Data to examine:
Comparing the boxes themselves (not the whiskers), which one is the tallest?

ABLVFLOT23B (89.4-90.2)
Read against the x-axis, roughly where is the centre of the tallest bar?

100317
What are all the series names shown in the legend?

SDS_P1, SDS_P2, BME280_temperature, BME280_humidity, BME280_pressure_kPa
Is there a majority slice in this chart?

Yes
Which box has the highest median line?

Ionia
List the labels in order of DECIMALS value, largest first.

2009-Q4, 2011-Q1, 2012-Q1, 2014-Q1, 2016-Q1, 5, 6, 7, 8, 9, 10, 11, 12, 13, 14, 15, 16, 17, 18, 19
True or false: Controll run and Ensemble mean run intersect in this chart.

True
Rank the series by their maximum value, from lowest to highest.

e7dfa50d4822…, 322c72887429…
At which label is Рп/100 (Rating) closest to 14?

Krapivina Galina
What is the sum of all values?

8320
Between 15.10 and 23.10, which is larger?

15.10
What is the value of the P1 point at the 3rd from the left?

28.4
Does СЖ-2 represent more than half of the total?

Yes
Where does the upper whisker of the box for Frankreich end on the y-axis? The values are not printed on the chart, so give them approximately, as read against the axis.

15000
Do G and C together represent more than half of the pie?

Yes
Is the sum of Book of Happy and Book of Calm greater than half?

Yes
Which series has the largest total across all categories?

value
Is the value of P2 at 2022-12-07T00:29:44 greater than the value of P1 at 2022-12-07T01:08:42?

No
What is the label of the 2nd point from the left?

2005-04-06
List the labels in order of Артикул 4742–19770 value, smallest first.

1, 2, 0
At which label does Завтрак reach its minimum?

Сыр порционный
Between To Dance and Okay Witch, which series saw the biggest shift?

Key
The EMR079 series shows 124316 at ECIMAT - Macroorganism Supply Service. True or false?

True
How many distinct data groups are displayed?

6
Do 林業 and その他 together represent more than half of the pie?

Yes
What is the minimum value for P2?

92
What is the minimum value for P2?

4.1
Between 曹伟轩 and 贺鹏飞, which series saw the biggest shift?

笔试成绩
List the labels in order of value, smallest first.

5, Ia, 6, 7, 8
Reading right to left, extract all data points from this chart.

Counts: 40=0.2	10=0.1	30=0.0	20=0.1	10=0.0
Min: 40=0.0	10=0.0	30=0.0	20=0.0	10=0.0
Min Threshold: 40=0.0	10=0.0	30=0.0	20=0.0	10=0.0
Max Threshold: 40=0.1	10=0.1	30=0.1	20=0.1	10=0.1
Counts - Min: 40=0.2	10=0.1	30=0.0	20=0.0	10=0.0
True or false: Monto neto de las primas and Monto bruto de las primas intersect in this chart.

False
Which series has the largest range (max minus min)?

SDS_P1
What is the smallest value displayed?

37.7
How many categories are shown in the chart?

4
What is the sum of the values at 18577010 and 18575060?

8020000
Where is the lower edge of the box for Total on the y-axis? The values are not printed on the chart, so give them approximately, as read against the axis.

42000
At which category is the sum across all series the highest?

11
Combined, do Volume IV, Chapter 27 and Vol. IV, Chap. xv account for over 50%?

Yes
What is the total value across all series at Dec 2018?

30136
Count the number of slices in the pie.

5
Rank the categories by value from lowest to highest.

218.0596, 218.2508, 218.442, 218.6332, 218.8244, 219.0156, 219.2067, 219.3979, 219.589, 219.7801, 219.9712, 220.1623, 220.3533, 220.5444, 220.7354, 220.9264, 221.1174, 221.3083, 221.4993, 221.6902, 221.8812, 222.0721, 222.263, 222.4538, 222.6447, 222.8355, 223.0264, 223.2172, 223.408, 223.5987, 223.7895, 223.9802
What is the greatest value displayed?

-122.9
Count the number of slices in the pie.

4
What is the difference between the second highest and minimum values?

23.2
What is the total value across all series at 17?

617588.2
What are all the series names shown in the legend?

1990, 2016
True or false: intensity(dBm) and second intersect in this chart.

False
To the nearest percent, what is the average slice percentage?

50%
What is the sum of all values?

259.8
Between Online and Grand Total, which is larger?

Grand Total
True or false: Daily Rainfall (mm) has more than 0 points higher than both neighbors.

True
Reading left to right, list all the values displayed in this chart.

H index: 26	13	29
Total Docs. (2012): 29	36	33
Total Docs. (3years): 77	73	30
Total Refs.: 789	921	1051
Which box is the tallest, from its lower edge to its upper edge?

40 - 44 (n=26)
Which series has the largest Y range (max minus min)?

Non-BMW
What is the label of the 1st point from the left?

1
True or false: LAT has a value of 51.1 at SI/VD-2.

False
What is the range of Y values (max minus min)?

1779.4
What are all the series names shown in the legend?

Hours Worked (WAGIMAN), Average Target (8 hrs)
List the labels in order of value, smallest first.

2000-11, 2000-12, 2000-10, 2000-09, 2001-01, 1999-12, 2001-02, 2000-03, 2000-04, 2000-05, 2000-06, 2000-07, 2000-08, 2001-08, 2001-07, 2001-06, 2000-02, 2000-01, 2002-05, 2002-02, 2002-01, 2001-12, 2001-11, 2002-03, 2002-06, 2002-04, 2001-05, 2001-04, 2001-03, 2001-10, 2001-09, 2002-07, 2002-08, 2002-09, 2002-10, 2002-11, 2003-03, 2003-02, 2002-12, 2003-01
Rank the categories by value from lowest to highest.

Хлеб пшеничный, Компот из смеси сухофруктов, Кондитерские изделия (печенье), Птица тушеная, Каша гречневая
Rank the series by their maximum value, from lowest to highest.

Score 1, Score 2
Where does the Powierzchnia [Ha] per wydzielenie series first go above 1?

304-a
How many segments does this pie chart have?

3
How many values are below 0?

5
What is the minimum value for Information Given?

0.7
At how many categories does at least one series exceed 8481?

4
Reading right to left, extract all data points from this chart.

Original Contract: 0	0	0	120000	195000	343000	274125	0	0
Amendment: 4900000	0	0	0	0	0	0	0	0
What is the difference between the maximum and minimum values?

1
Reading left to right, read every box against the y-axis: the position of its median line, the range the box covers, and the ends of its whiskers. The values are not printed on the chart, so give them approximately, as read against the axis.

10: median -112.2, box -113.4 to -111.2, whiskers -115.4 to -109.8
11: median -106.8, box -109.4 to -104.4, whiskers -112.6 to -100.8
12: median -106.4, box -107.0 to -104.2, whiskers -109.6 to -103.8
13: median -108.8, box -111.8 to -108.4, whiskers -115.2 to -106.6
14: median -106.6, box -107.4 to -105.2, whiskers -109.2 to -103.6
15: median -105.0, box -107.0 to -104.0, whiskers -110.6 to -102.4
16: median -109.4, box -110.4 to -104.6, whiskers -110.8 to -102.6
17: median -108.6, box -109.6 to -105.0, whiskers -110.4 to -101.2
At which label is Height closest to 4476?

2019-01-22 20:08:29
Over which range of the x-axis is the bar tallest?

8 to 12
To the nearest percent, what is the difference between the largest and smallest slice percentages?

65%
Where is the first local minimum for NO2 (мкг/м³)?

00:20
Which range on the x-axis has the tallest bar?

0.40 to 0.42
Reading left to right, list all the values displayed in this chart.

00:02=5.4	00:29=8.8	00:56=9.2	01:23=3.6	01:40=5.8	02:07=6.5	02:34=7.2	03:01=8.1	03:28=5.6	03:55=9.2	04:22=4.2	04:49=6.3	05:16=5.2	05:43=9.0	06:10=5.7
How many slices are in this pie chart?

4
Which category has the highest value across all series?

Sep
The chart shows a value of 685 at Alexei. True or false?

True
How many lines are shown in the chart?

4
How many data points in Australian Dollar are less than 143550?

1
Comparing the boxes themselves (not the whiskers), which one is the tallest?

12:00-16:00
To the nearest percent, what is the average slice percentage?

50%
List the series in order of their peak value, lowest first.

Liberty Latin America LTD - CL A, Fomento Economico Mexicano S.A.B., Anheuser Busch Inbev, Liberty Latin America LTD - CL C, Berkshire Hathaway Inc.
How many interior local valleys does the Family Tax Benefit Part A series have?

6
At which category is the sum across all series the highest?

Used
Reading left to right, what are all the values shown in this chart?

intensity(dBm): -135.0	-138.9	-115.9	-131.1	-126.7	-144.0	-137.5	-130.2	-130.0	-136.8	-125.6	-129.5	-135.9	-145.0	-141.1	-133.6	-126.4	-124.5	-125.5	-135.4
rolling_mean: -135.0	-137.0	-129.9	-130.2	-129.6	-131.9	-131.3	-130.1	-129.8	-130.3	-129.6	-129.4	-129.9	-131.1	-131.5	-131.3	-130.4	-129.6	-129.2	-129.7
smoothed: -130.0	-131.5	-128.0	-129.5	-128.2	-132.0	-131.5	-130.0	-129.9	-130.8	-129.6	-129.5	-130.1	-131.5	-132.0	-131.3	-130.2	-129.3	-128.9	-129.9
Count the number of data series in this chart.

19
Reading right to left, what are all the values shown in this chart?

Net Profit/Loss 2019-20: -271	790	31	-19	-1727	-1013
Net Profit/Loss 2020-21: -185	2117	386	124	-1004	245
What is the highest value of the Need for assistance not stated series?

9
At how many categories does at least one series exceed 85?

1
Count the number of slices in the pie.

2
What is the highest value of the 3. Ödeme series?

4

Task goal:
Rewrite the entries from the line that contains "Krapivina Galina" through the line that contains "Where does the upper", replacing "upper whisker" with "top whisker" and leaving everything else unchanged.

Exercise result:
Krapivina Galina
What is the sum of all values?

8320
Between 15.10 and 23.10, which is larger?

15.10
What is the value of the P1 point at the 3rd from the left?

28.4
Does СЖ-2 represent more than half of the total?

Yes
Where does the top whisker of the box for Frankreich end on the y-axis? The values are not printed on the chart, so give them approximately, as read against the axis.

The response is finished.